X_train, X_test, y_train, y_test = train_test_split(
    X, y, test_size=0.25, random_state=RANDOM_STATE, stratify=y
)

cat_cols = X.select_dtypes(include=["object"]).columns.tolist()
num_cols = X.select_dtypes(include=[np.number]).columns.tolist()

print("Categorical cols:", cat_cols)
print("Numeric cols:", len(num_cols))

# ============== 7) PREPROCESSING PIPELINE ==============
preprocess = ColumnTransformer(
    transformers=[
        ("cat", OneHotEncoder(handle_unknown="ignore"), cat_cols),
        ("num", "passthrough", num_cols),
    ]
)

# ============== 8) LOGISTIC REGRESSION BASELINE ==============
logreg = Pipeline(steps=[
    ("prep", preprocess),
    ("model", LogisticRegression(max_iter=2000))
])

logreg.fit(X_train, y_train)
p = logreg.predict_proba(X_test)[:, 1]
yhat = (p >= 0.5).astype(int)

print("\n=== Logistic Regression ===")
print("AUC:", roc_auc_score(y_test, p))
print("F1:", f1_score(y_test, yhat))
print("Accuracy:", accuracy_score(y_test, yhat))
print("Confusion Matrix:\n", confusion_matrix(y_test, yhat))
print("\nReport:\n", classification_report(y_test, yhat, digits=3))

# ============== 9) RANDOM FOREST ==============
rf = Pipeline(steps=[
    ("prep", preprocess),
    ("model", RandomForestClassifier(
        n_estimators=400, random_state=RANDOM_STATE,
        class_weight="balanced_subsample", n_jobs=-1
    ))
])

rf.fit(X_train, y_train)
p = rf.predict_proba(X_test)[:, 1]
yhat = (p >= 0.5).astype(int)

print("\n=== Random Forest ===")
print("AUC:", roc_auc_score(y_test, p))
print("F1:", f1_score(y_test, yhat))
print("Accuracy:", accuracy_score(y_test, yhat))
print("Confusion Matrix:\n", confusion_matrix(y_test, yhat))

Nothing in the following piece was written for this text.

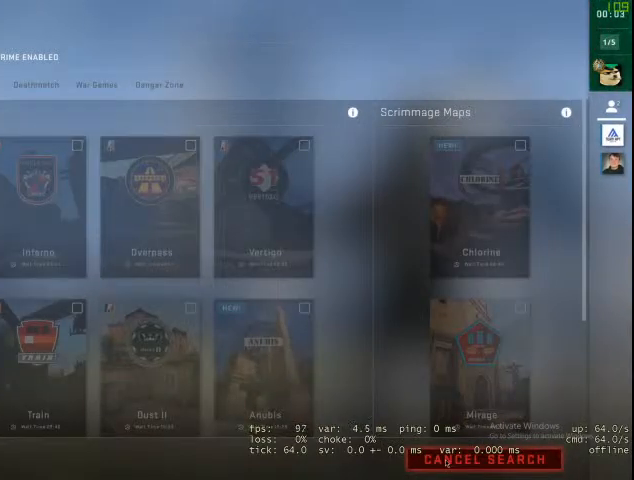
{"keys": [], "mouse": [], "events": []}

# ============== 10) OPTIONAL: XGBOOST ==============
from xgboost import XGBClassifier

xgb = Pipeline(steps=[
    ("prep", preprocess),
    ("model", XGBClassifier(
        n_estimators=500,
        max_depth=5,
        learning_rate=0.05,
        subsample=0.9,
        colsample_bytree=0.9,
        reg_lambda=1.0,
        random_state=RANDOM_STATE,
        eval_metric="logloss",
        n_jobs=-1
    ))
])

xgb.fit(X_train, y_train)
p = xgb.predict_proba(X_test)[:, 1]
yhat = (p >= 0.5).astype(int)

print("\n=== XGBoost ===")
print("AUC:", roc_auc_score(y_test, p))
print("F1:", f1_score(y_test, yhat))
print("Accuracy:", accuracy_score(y_test, yhat))
print("Confusion Matrix:\n", confusion_matrix(y_test, yhat))

# ============== 11) OPTIONAL: SHAP (XGBoost) ==============
import shap

prep = xgb.named_steps["prep"]
model = xgb.named_steps["model"]

X_test_t = prep.transform(X_test)

ohe = prep.named_transformers_["cat"]
cat_feature_names = ohe.get_feature_names_out(cat_cols).tolist()
feature_names = cat_feature_names + num_cols

sample_n = min(2000, X_test_t.shape[0])
idx = np.random.RandomState(RANDOM_STATE).choice(X_test_t.shape[0], sample_n, replace=False)
X_shap = X_test_t[idx]

explainer = shap.TreeExplainer(model)
shap_values = explainer.shap_values(X_shap)

shap.summary_plot(shap_values, features=X_shap, feature_names=feature_names, show=False)
plt.tight_layout()
plt.show()

# ============== 12) SAVE MASTER TABLE USED FOR MODELING ==============
out_path = f"/content/oulad_master_week{EARLY_WEEK}.csv"
df.to_csv(out_path, index=False)
print("✅ Saved:", out_path)

# Tip: change EARLY_WEEK to 2,4,6,8 and compare AUC/F1 for "early warning" analysis.